4. how will you assess the quality, scope and accuracy of the data vs. the specification and agreement?
5. would your planned use of such data be compliant with your policies and compatible with the culture and values of your firm?

The commercial scale at which the traders operate obviously has a big impact on how to handle due diligence here. While these types of agreements are not necessarily more complex than agreements for software licensing or product purchasing, it may be harder to document and substantiate compliance initially for organizations just getting started with information trading at scale. It is probably a good idea to build some policies! As with all things relating to user data, data obtained from others, or IP matters generally, ensure you involve your executives and counsel appropriately to understand the ways you can engage in a compliant manner.

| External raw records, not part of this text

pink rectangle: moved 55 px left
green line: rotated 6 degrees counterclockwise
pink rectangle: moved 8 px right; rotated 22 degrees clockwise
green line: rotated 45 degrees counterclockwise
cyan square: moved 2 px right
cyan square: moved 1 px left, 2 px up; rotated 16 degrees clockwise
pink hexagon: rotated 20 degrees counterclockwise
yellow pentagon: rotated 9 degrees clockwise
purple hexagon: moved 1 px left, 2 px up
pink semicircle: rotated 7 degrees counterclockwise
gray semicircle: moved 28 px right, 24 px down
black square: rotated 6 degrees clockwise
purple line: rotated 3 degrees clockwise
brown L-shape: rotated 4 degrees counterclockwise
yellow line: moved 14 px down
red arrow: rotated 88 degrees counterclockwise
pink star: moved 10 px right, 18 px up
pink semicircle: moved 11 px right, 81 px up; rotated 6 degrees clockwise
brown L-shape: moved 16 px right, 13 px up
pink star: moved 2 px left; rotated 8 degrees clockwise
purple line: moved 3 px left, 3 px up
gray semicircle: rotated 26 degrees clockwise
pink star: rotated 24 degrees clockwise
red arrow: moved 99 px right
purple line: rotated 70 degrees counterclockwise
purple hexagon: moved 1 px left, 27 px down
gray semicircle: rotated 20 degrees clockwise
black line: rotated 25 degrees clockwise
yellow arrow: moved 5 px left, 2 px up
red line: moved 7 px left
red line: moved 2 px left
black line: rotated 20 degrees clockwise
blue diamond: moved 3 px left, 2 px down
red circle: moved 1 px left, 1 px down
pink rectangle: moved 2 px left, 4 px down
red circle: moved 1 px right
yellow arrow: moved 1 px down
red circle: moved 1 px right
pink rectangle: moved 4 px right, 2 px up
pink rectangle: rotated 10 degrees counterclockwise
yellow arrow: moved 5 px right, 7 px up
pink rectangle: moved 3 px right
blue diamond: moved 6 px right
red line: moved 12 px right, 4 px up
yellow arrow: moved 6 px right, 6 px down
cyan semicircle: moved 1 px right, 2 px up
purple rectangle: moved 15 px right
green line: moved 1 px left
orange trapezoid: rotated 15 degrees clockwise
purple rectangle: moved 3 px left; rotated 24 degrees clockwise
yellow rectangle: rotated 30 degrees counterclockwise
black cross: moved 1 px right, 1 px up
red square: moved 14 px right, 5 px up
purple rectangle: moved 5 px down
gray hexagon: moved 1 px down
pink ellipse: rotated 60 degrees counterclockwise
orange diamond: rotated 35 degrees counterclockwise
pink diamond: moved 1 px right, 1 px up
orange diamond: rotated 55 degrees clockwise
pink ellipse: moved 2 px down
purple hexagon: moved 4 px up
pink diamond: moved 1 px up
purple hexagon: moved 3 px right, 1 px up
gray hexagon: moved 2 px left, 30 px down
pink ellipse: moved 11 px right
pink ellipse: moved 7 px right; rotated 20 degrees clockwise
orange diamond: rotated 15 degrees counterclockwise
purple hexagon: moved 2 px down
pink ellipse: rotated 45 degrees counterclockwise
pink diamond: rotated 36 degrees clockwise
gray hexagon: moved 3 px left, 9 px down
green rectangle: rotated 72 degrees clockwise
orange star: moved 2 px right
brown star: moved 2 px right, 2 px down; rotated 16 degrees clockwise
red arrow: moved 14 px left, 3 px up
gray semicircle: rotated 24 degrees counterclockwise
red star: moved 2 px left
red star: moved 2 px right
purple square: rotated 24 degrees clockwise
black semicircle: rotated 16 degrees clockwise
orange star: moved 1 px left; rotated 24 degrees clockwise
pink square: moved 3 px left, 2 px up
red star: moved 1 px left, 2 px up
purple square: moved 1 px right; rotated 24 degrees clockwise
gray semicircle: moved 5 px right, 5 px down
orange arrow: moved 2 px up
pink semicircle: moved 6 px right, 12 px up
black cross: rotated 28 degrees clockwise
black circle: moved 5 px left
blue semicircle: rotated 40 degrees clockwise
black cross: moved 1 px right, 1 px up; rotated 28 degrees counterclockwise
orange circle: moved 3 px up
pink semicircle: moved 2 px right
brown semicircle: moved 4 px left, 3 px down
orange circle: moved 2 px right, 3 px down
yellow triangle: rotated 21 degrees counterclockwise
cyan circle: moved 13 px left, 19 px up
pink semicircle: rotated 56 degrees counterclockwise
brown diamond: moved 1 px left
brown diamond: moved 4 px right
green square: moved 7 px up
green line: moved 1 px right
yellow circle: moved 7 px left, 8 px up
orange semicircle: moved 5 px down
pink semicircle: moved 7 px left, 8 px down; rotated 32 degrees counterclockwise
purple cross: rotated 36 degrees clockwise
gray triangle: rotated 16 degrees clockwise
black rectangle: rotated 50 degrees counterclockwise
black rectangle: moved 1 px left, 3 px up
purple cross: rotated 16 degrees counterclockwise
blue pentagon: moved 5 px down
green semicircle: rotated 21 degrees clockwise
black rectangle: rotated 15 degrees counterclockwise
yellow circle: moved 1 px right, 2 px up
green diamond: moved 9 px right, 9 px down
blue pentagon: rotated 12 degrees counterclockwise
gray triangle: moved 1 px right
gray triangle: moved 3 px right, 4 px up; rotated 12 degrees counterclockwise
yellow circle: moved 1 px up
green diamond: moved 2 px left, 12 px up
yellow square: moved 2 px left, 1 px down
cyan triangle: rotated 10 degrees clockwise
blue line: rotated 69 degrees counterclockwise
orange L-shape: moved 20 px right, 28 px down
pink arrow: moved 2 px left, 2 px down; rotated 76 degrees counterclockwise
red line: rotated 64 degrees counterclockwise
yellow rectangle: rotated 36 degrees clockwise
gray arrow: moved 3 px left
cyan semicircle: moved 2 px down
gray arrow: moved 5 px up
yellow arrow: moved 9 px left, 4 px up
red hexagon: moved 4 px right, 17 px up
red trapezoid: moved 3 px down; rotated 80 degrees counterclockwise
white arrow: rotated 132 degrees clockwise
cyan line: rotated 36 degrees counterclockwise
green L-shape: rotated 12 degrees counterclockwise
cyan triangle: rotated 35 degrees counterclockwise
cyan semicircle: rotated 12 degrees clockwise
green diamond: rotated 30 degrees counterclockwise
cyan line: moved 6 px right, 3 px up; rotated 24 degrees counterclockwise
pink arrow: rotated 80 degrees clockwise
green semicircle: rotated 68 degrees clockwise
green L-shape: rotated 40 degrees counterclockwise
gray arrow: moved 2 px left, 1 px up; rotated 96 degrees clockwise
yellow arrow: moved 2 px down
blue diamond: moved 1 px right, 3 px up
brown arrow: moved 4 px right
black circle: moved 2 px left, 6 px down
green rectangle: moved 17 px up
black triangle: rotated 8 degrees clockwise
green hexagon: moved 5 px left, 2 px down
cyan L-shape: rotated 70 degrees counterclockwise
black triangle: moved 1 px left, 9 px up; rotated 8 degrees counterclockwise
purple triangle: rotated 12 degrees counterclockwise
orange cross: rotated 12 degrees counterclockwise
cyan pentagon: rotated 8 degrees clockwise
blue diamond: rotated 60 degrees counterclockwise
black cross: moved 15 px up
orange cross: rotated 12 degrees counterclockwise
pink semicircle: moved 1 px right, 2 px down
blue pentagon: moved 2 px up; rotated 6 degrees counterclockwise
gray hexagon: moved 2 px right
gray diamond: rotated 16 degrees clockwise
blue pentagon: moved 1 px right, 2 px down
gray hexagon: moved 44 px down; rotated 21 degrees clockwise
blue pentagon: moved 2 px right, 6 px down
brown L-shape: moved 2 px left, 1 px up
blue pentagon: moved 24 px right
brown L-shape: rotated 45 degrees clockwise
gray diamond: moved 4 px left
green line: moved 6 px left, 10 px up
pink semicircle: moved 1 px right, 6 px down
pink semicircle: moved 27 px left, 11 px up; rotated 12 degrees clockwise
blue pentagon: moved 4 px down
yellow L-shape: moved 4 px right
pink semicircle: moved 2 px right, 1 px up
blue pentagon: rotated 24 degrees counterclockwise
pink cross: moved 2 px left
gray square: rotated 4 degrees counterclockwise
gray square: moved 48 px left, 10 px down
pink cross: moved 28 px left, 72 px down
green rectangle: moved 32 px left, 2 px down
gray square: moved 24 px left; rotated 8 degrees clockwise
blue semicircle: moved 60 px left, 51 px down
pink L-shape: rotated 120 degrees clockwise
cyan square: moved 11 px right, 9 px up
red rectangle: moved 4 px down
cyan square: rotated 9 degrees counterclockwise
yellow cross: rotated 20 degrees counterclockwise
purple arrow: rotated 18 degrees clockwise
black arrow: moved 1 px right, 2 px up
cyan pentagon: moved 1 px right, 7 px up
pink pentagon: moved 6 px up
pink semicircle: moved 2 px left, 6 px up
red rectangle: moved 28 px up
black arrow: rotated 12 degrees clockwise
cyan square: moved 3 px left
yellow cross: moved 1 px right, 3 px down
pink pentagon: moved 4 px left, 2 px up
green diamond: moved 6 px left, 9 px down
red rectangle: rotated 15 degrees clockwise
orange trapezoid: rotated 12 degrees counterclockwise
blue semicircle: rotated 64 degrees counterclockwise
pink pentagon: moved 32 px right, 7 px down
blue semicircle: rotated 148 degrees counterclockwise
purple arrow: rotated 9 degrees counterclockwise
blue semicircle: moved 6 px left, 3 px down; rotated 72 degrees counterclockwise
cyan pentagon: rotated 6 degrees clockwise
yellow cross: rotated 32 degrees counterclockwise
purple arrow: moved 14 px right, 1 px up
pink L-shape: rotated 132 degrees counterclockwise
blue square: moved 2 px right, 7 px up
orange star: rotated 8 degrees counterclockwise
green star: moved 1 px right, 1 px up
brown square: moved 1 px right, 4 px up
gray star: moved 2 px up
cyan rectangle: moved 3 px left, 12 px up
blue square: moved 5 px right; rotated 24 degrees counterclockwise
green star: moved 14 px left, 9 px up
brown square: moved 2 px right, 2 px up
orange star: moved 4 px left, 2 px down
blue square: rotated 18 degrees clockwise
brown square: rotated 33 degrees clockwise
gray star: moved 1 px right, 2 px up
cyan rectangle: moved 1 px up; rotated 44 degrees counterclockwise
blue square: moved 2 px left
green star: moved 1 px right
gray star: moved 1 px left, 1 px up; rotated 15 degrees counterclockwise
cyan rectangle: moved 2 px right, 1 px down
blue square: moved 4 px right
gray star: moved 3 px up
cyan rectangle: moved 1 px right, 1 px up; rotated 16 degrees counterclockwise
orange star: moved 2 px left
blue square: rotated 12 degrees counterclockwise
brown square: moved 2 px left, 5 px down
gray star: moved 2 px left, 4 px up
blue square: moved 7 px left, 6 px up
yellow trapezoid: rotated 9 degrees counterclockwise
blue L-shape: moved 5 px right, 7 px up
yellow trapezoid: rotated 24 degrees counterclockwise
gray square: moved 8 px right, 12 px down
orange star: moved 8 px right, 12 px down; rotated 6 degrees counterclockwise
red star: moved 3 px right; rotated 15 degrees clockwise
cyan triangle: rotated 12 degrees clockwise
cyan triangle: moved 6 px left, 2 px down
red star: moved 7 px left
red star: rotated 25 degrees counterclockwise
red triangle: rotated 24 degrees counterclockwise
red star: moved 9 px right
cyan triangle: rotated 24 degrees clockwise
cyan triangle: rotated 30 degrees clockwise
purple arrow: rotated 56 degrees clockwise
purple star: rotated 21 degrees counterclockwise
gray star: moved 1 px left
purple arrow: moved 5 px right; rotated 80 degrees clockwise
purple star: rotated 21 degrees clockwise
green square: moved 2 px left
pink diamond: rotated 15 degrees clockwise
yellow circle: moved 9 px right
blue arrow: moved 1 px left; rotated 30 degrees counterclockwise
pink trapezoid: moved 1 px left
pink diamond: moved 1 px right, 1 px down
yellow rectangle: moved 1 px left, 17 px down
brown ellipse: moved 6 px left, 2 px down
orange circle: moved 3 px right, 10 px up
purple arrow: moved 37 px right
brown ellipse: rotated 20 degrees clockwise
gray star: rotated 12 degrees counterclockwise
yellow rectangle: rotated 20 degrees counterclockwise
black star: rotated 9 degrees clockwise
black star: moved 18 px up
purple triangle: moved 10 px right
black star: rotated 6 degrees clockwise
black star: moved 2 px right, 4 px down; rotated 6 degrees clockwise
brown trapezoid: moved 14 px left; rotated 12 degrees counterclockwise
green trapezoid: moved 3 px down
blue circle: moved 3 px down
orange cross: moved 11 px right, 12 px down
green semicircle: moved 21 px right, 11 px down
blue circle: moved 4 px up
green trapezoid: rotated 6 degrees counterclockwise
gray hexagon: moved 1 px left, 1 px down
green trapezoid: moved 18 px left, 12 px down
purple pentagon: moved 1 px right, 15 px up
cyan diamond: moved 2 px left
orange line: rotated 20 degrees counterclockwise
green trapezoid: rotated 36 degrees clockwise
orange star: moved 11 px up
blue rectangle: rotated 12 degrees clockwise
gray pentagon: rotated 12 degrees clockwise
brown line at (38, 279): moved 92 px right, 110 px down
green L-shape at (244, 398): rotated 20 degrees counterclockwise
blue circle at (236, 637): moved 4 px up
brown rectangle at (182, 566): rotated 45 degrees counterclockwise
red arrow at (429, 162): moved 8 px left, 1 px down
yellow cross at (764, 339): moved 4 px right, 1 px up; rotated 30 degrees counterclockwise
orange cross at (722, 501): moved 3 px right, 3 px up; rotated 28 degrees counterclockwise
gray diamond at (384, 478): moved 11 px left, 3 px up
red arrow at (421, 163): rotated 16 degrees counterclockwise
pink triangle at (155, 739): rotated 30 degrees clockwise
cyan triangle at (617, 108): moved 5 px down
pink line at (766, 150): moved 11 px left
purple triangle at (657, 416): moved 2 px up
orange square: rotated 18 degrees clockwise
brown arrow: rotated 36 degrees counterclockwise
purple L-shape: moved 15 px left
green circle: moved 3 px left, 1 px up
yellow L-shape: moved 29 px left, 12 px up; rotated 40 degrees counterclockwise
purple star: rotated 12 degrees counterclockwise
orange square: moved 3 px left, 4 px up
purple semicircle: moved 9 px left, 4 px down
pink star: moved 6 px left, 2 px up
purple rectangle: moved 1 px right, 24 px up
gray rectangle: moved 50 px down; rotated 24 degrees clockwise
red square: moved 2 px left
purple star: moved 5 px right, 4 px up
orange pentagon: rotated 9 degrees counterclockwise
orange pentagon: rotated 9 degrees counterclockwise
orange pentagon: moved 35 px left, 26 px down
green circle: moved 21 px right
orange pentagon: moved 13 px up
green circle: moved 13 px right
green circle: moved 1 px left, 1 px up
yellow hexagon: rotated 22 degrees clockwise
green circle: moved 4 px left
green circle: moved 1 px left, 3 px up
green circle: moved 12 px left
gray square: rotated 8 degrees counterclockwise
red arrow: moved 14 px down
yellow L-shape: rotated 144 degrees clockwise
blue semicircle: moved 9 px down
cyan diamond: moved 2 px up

With the discussion around acquiring first-party or zero-party data, it is worth noting that many valuable information trades do not involve identifiable user data (the "null-party" case I identified above). A highly transactional firm may have valuable insights arising from commerce data that contains only "null-party" data. Or, an organization might take steps to blind such data so it is not possible to trace back to any individual. While these data would not suffice for direct prospect messaging, account-based marketing or other 1:1 outreach activities, they might be more than enough to drive segmentation-based promotional optimization or to improve general market intelligence. I have worked with and seen many cases in retail where extremely valuable data did not have any user-identifiable components. We would recommend looking at the use cases closely to see if trades involving this "null-party" data could be subject to different (simpler) terms. In the end, only your firm's leadership and counsel can make that decision.

Finally, I'd respectfully suggest that those involved in information trades look closely at their own systems and processes. Are we certain we have our users' consent (and up to date)? Are we sure our systems act appropriately if a user opts out? Can we meet our obligations and commitments where a user asks to be removed? Having the right policies isn't enough - the systems have to do what we think they do. If you aren't sure, enlist some help in an internal audit!

The end of third-party cookies is driving some necessary changes in how many plan outreach to prospective customers or audience members. As with all large shifts, however, new opportunities emerge along with the challenges. If we are careful about handling and usage of the data we acquire and manage, we will gather data that is often of higher quality data and with stronger clarity on usability, enabling us to provide more relevant and engaging services to our users.